Written problem: Find each line below that contains the word "next", and copy every such line.

Supplied data:
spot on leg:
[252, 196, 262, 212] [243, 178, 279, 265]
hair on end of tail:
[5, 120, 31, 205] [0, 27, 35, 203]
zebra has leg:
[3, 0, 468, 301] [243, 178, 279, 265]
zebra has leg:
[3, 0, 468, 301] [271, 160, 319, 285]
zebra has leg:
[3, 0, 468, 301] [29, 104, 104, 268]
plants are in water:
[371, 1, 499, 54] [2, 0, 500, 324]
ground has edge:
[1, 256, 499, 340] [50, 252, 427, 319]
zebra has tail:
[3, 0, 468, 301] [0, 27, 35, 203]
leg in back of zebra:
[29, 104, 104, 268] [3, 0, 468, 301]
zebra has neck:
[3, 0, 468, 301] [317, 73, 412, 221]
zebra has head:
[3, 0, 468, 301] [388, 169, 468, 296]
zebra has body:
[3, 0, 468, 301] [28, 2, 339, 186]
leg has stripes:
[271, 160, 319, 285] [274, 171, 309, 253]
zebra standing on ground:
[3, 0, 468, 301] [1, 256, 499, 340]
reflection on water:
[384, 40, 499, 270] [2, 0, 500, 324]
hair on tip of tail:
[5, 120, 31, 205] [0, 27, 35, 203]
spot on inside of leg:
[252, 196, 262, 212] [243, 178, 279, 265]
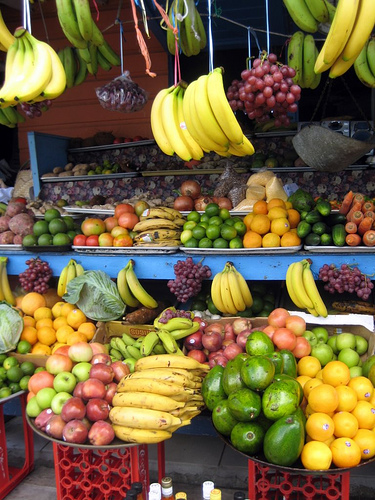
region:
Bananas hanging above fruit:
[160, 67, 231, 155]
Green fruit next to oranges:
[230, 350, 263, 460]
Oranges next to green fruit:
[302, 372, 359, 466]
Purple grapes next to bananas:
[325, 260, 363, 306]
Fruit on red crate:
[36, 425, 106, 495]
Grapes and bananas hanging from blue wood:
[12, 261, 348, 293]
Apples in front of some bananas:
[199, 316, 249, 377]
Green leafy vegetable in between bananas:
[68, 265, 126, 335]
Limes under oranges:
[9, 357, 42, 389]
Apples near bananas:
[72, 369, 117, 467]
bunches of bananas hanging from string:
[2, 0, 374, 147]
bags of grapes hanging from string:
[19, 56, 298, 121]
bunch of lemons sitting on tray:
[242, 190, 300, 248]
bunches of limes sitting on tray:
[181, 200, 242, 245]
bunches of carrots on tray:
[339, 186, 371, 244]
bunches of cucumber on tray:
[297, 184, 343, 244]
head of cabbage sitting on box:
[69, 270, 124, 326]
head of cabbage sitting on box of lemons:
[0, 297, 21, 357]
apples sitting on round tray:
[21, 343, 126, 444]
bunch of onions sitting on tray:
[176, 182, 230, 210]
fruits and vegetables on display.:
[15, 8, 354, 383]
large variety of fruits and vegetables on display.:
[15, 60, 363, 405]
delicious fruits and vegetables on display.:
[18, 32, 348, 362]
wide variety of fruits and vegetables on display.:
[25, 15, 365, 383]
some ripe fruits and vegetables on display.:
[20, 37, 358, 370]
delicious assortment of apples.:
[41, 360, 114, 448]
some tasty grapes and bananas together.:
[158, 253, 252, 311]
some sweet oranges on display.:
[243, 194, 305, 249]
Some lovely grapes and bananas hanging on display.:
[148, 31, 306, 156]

...

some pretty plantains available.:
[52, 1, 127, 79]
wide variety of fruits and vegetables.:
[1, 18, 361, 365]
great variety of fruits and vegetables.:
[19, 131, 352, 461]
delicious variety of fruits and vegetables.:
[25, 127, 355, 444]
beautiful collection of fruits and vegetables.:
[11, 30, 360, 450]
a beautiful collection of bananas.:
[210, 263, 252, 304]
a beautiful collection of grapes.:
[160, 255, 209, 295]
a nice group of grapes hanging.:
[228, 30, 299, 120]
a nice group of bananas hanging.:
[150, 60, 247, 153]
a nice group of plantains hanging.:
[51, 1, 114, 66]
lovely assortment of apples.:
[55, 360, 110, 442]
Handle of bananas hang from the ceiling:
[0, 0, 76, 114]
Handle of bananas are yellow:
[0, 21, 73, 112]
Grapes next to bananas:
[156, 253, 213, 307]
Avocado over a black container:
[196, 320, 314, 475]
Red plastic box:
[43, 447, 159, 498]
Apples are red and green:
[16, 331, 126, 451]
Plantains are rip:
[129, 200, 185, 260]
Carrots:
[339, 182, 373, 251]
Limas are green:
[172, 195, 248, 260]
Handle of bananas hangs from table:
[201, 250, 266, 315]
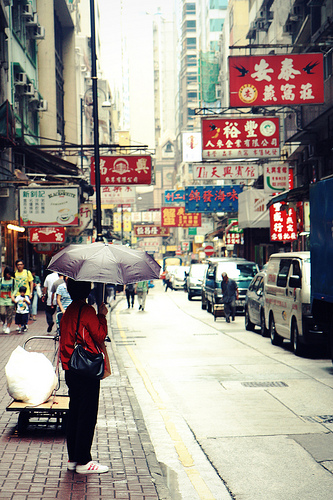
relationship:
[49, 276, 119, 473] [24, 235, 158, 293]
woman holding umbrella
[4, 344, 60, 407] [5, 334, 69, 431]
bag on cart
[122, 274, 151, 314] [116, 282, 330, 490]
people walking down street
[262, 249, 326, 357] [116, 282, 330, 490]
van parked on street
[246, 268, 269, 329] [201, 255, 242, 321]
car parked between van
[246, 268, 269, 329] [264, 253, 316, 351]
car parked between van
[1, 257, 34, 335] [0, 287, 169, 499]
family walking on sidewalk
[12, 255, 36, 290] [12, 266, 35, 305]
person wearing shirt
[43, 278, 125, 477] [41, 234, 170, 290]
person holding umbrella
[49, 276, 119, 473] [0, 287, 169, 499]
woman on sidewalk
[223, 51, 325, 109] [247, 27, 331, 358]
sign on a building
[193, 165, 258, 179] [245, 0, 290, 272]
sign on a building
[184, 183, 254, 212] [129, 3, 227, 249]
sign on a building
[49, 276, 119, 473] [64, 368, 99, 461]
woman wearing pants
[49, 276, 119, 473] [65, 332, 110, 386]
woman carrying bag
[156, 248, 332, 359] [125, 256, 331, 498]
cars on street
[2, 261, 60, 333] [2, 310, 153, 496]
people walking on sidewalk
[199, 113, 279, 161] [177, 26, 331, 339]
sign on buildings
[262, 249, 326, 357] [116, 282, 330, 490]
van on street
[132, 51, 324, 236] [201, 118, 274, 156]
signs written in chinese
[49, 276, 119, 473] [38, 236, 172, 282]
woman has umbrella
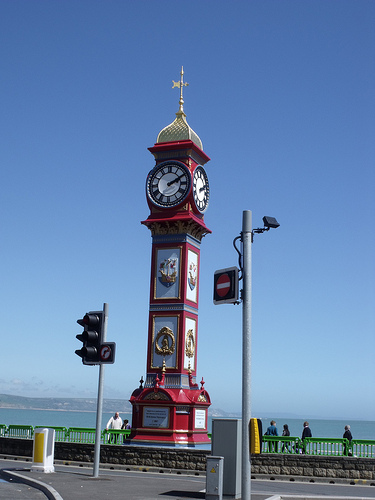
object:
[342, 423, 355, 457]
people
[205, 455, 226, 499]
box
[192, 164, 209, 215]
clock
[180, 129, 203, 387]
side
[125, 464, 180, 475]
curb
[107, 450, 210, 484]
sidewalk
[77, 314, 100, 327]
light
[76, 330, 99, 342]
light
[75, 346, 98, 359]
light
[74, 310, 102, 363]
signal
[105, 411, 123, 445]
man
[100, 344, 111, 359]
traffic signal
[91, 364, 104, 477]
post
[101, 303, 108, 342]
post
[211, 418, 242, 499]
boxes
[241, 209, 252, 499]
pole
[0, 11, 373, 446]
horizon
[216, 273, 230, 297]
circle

Reply:
Green fruit next to oranges:
Oranges next to green fruit:
Purple grapes next to bananas:
Grapes next to bananas:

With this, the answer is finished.